Demystifying programming

If you are not familiar with programming, or if your only experience is using your colleagues' scripts without really digging into them, then code can look very intimidating. For instance, here's a random snapshot of some of my own ugly MATLAB code (for EEG data preprocessing); this looks confusing and intimidating even to me, and I wrote the darn thing!

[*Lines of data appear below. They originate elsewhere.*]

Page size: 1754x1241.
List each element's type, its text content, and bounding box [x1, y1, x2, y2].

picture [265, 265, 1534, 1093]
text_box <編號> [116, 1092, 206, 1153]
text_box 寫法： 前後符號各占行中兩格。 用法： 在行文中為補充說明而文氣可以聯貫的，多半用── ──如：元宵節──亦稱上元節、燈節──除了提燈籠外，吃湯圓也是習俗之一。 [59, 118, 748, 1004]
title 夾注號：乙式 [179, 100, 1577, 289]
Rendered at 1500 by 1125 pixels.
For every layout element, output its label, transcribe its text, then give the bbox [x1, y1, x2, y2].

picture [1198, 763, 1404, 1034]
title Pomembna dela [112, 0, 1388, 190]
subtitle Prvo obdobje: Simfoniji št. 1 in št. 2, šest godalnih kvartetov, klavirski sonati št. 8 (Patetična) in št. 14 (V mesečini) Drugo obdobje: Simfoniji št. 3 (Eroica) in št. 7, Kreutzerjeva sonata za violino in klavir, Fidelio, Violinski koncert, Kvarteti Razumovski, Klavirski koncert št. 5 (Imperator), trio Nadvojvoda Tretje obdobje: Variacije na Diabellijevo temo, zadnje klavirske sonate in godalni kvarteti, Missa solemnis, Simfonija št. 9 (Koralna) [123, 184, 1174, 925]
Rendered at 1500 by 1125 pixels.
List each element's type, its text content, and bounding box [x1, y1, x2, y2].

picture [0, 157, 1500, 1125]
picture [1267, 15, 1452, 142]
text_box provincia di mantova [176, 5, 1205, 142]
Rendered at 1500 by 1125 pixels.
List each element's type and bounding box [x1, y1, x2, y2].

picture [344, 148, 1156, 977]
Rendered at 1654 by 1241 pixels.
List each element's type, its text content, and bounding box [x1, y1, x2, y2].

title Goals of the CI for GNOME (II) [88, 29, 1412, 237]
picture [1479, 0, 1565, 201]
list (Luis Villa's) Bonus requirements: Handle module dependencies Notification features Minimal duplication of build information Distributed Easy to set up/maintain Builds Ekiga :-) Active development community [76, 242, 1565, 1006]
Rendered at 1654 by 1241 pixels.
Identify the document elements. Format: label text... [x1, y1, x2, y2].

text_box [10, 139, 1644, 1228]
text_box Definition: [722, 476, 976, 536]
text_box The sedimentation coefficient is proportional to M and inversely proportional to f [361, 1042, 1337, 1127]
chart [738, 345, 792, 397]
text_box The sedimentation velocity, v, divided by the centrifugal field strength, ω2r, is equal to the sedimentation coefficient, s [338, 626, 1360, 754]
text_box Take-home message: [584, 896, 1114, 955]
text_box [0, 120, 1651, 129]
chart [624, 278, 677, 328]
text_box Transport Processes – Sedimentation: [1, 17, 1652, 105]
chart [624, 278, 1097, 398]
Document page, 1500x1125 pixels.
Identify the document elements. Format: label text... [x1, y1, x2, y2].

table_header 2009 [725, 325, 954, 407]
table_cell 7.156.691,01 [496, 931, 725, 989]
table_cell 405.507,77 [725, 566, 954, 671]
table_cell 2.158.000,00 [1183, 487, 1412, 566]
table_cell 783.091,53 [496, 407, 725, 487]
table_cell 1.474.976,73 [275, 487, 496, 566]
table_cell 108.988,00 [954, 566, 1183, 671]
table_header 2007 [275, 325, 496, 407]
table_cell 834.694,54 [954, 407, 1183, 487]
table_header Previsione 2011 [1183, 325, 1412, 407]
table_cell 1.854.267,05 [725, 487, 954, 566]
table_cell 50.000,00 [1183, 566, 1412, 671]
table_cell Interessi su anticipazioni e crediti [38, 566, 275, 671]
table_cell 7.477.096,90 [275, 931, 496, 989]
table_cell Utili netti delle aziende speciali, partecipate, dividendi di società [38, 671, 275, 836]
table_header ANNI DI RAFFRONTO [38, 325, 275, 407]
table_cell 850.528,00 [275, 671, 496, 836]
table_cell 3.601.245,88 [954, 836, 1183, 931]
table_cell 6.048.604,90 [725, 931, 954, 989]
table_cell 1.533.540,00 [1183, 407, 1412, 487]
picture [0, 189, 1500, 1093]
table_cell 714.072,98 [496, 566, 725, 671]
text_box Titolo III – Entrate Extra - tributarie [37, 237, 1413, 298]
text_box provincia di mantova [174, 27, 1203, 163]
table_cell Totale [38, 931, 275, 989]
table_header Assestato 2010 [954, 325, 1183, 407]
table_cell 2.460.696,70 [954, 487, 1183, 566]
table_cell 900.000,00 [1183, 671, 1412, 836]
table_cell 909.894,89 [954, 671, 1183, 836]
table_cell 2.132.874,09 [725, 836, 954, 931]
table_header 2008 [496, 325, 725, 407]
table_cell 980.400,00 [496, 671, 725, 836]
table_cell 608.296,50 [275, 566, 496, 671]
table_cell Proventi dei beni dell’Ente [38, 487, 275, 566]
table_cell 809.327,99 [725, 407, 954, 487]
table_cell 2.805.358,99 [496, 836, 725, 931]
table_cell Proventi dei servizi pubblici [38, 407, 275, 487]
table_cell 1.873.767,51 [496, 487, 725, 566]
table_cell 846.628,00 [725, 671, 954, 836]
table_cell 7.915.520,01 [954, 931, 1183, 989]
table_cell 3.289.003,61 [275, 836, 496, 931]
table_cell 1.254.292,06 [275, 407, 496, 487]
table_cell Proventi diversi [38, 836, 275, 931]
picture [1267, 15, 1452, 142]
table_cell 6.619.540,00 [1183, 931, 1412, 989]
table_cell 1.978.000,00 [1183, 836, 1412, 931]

plot of chunk unnamed-chunk-1

The truth, however, is that coding is easy. It might look confusing because you're not used to looking at it. (Or because, in this case, the code you're looking at is not well-written.) But once you get used to what coding actually is, it's very straightforward. The purpose of this tutorial is to give you a quick introduction to what programming is. It's not specifically meant to teach any particular programming language, as the details of each language are different; rather, the purpose is to show you how to think like a programmer. Once you know that, learning any new programming language is easy.

What is programming?

Programming is just problem-solving. You have a small set of tools (the things that a programming language can do) and a task to accomplish (maybe it's finding all the words in a corpus that have some certain property, maybe it's filtering a digital signal, maybe it's taking a folder full of data from an experiment and doing statistics on them, or maybe it's making a game that plays Rock-Paper-Scissors against you—the sky's the limit). Programming is just figuring out how to use the tools to accomplish the task. The sequence of steps you will take to accomplish the task is, in programming jargon, an algorithm (the "AL" part of HAL 9000). An algorithm is just a plan to solve a problem. You use algorithms all the time in your daily life without realizing it—maybe you have a sink full of dirty dishes and you need to clean them, so you mentally make a plan to take the tools you have available (a sponge, soap, a tap), wash the first dish, rinse the first dish, place it in the rack, and then move on to the next dish and repeat... or maybe you wash all the dishes, then rinse all the dishes, then place them on a rack. Those are two different algorithms you could use to approach the same problem.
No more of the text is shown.